The medicines supply and distribution systems in most part of Nigeria are fragmented and weak. This situation increases the opportunities for infiltration of substandard/counterfeit medicines into the supply chain. Inadequate access to basic health services coupled with shortages and frequent stock-out of essential medicines including antibiotics in public health facilities could lead patients to look for other sources usually through illicit sources of supply, which usually deal with substandard/counterfeit medicines.

The WHO Global Strategy for Containment of Antibiotic Resistance recognized laboratory-based surveillance of antibiotic resistance as a "fundamental priority" for the development of strategies to contain antibiotic resistance and for assessment of the impact of interventions. However, laboratories are perhaps the most neglected of all hospital departments in Nigeria and other developing countries and have been termed the "Achilles’ heel" of global efforts to combat infectious diseases.

The lack of inter-laboratory framework for collaborative surveillance of antibiotic resistance seriously hampers efforts to track emerging resistance challenges; to identify, characterize and contain new antibiotic threats and to systematically compare and evaluate the value of national resistance containment activities (CDC., 2009).

SOLUTIONS AND RECOMMENDATIONS

In order to prevent and combat ABR, comprehensive national ABR policies, strategies and plans should be developed and implemented involving policymakers, partners and stakeholders in public health. Targeted capacity building activities in various domains including ABR surveillance, laboratory services, quality control of test reagents and protocols, effective medicines regulation and rational use of medicines are urgently needed. Furthermore, establishment of national and/or regional policy platforms for management of antibiotic resistance could play crucial role.
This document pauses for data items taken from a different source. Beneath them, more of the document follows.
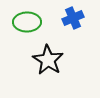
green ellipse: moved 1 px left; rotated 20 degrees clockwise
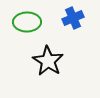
black star: moved 1 px down
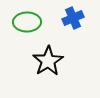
black star: rotated 8 degrees clockwise
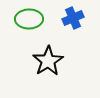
green ellipse: moved 2 px right, 3 px up
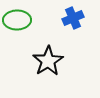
green ellipse: moved 12 px left, 1 px down
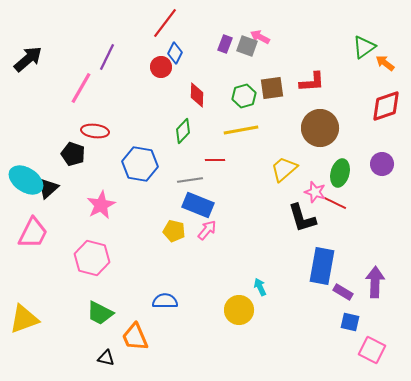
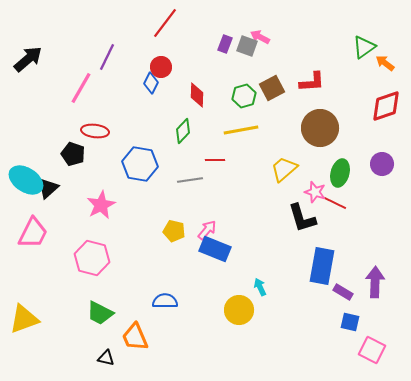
blue diamond at (175, 53): moved 24 px left, 30 px down
brown square at (272, 88): rotated 20 degrees counterclockwise
blue rectangle at (198, 205): moved 17 px right, 44 px down
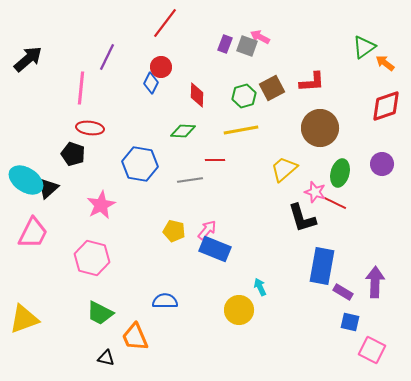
pink line at (81, 88): rotated 24 degrees counterclockwise
red ellipse at (95, 131): moved 5 px left, 3 px up
green diamond at (183, 131): rotated 50 degrees clockwise
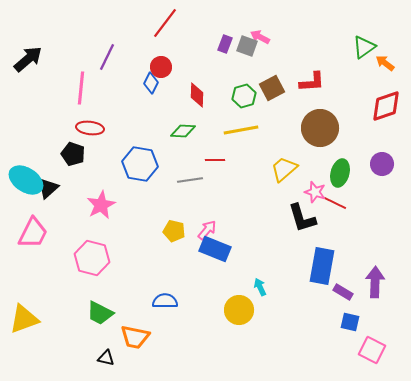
orange trapezoid at (135, 337): rotated 56 degrees counterclockwise
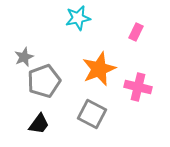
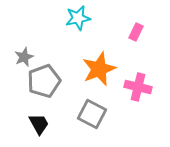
black trapezoid: rotated 65 degrees counterclockwise
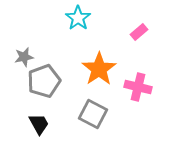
cyan star: rotated 25 degrees counterclockwise
pink rectangle: moved 3 px right; rotated 24 degrees clockwise
gray star: rotated 12 degrees clockwise
orange star: rotated 12 degrees counterclockwise
gray square: moved 1 px right
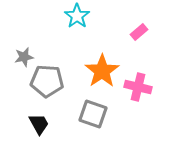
cyan star: moved 1 px left, 2 px up
orange star: moved 3 px right, 2 px down
gray pentagon: moved 3 px right; rotated 24 degrees clockwise
gray square: rotated 8 degrees counterclockwise
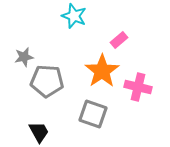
cyan star: moved 3 px left; rotated 15 degrees counterclockwise
pink rectangle: moved 20 px left, 8 px down
black trapezoid: moved 8 px down
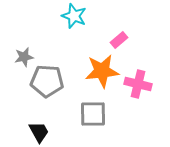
orange star: rotated 28 degrees clockwise
pink cross: moved 3 px up
gray square: rotated 20 degrees counterclockwise
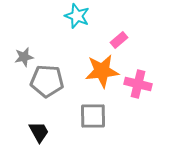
cyan star: moved 3 px right
gray square: moved 2 px down
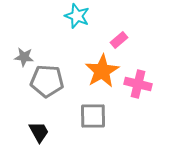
gray star: rotated 18 degrees clockwise
orange star: rotated 24 degrees counterclockwise
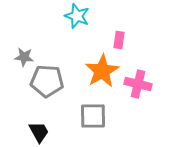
pink rectangle: rotated 42 degrees counterclockwise
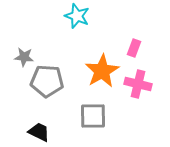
pink rectangle: moved 15 px right, 8 px down; rotated 12 degrees clockwise
black trapezoid: rotated 35 degrees counterclockwise
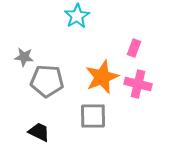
cyan star: rotated 20 degrees clockwise
orange star: moved 6 px down; rotated 8 degrees clockwise
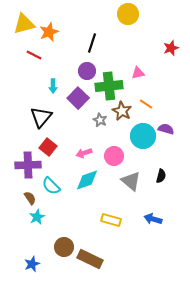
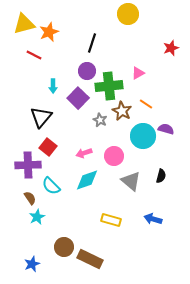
pink triangle: rotated 16 degrees counterclockwise
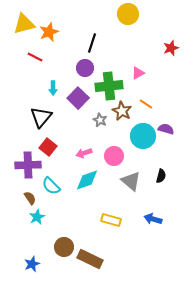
red line: moved 1 px right, 2 px down
purple circle: moved 2 px left, 3 px up
cyan arrow: moved 2 px down
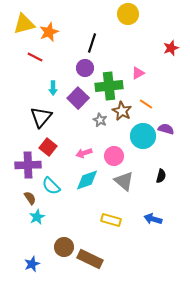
gray triangle: moved 7 px left
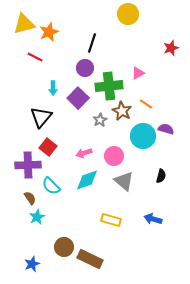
gray star: rotated 16 degrees clockwise
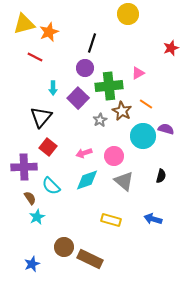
purple cross: moved 4 px left, 2 px down
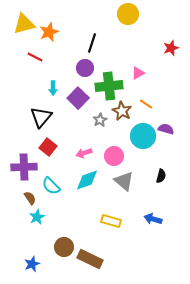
yellow rectangle: moved 1 px down
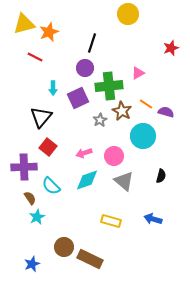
purple square: rotated 20 degrees clockwise
purple semicircle: moved 17 px up
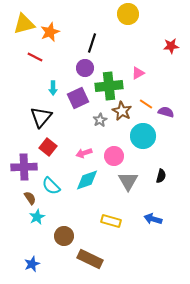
orange star: moved 1 px right
red star: moved 2 px up; rotated 14 degrees clockwise
gray triangle: moved 4 px right; rotated 20 degrees clockwise
brown circle: moved 11 px up
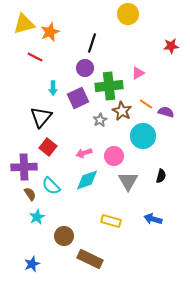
brown semicircle: moved 4 px up
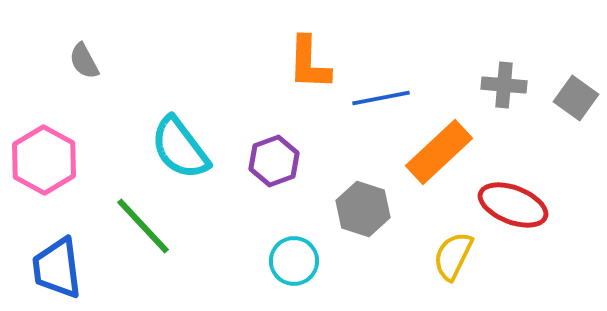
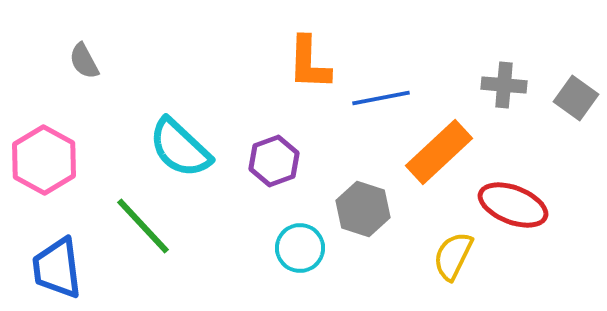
cyan semicircle: rotated 10 degrees counterclockwise
cyan circle: moved 6 px right, 13 px up
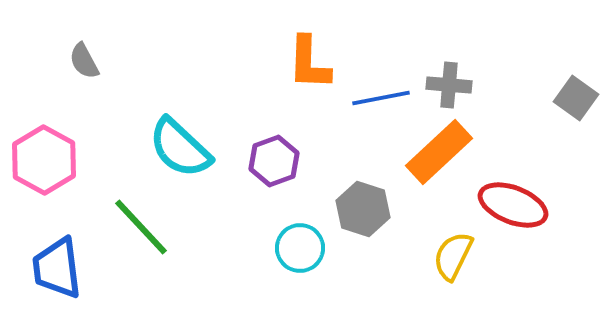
gray cross: moved 55 px left
green line: moved 2 px left, 1 px down
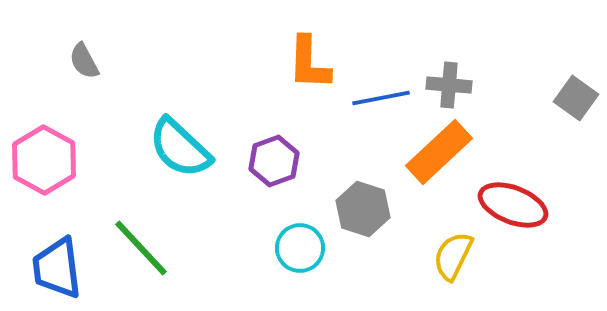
green line: moved 21 px down
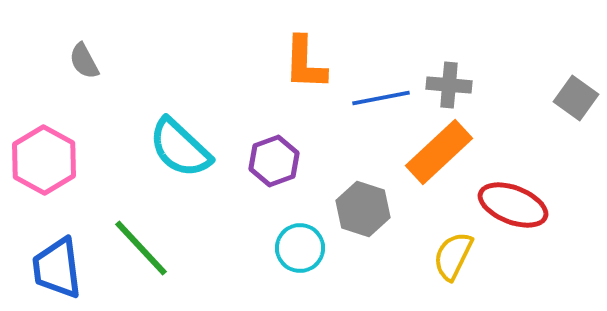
orange L-shape: moved 4 px left
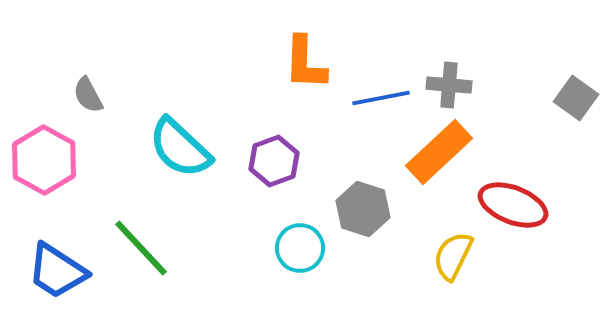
gray semicircle: moved 4 px right, 34 px down
blue trapezoid: moved 3 px down; rotated 50 degrees counterclockwise
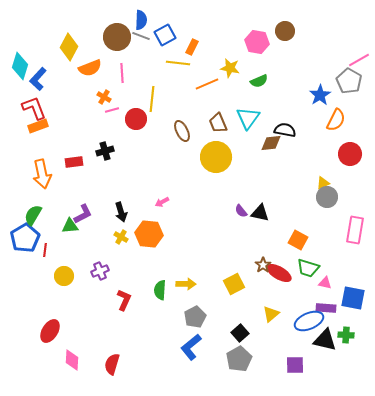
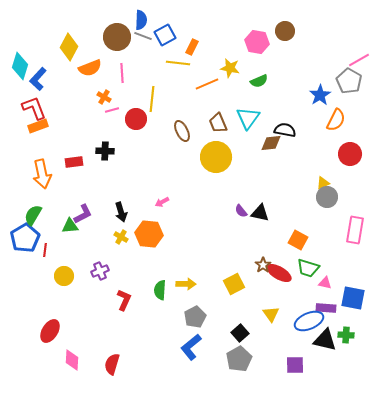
gray line at (141, 36): moved 2 px right
black cross at (105, 151): rotated 18 degrees clockwise
yellow triangle at (271, 314): rotated 24 degrees counterclockwise
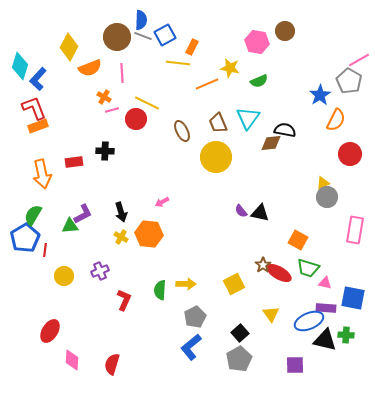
yellow line at (152, 99): moved 5 px left, 4 px down; rotated 70 degrees counterclockwise
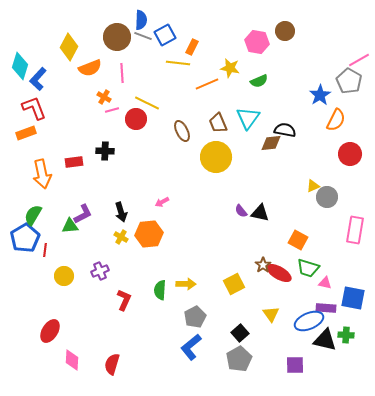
orange rectangle at (38, 126): moved 12 px left, 7 px down
yellow triangle at (323, 183): moved 10 px left, 3 px down
orange hexagon at (149, 234): rotated 12 degrees counterclockwise
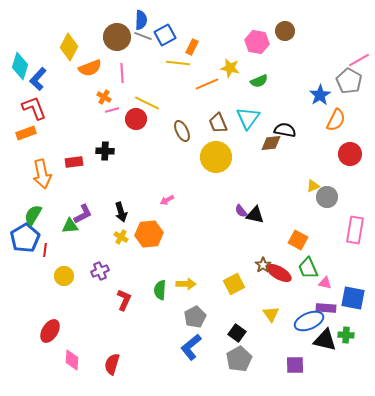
pink arrow at (162, 202): moved 5 px right, 2 px up
black triangle at (260, 213): moved 5 px left, 2 px down
green trapezoid at (308, 268): rotated 50 degrees clockwise
black square at (240, 333): moved 3 px left; rotated 12 degrees counterclockwise
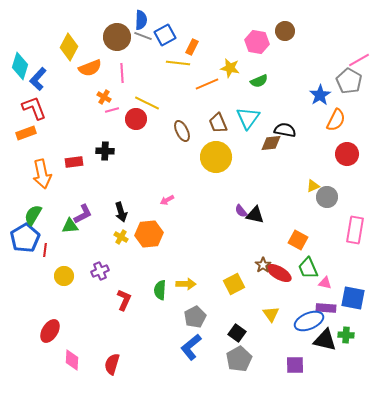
red circle at (350, 154): moved 3 px left
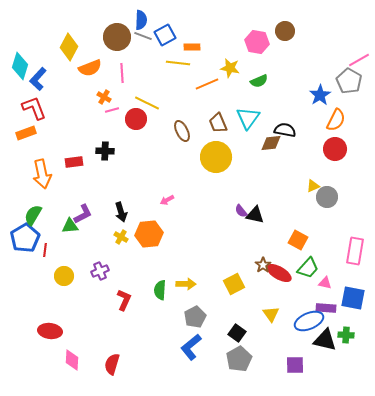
orange rectangle at (192, 47): rotated 63 degrees clockwise
red circle at (347, 154): moved 12 px left, 5 px up
pink rectangle at (355, 230): moved 21 px down
green trapezoid at (308, 268): rotated 115 degrees counterclockwise
red ellipse at (50, 331): rotated 65 degrees clockwise
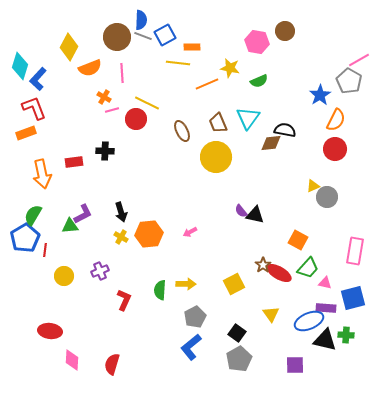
pink arrow at (167, 200): moved 23 px right, 32 px down
blue square at (353, 298): rotated 25 degrees counterclockwise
In establishing a multi-disease drug resistance surveillance network, the regional health community can build on a range of existing efforts. In order to initiate change, a detailed national/regional analysis of the situation on ground by a multidisciplinary group including the agriculture and animal sectors is required (Shaban et al., 2013).

Understandably, the majority of surveillance programs are laboratory-based. Strategies for ensuring and maintaining the quality of laboratory test results are critical to the value of surveillance initiatives. All facilities should have procedures for ongoing assessment of the quality of test reagents and test performance by medical laboratory scientists. In addition to internal quality control practices, laboratories should also participate in national and/or External Quality Assurance (EQA) programs. Building clinical laboratory capacity will enable the generation of adequate and reliable ABR data that can guide policy actions to combat ABR. Nigeria should therefore strengthen their capacity for early detection and identification of resistant bacteria that cause diseases of public health importance. Antibiotic resistance surveillance data help monitor the susceptibility patterns of bacteria to antimicrobial agents. An active antibiotic resistance surveillance committee should be introduced, it should comprise of all major departments and professionals of hospitals e.g. consultant microbiologists, medical laboratory scientists, physicians, surgeons, nurses and pharmacists.

ACKNOWLEDGMENT

We would like to appreciate Pharmacist Ibrahim Abdulkadir of Ahmadu Bello University Teaching Hospital, Zaria, Nigeria for proof-reading the final draft manuscript before submission.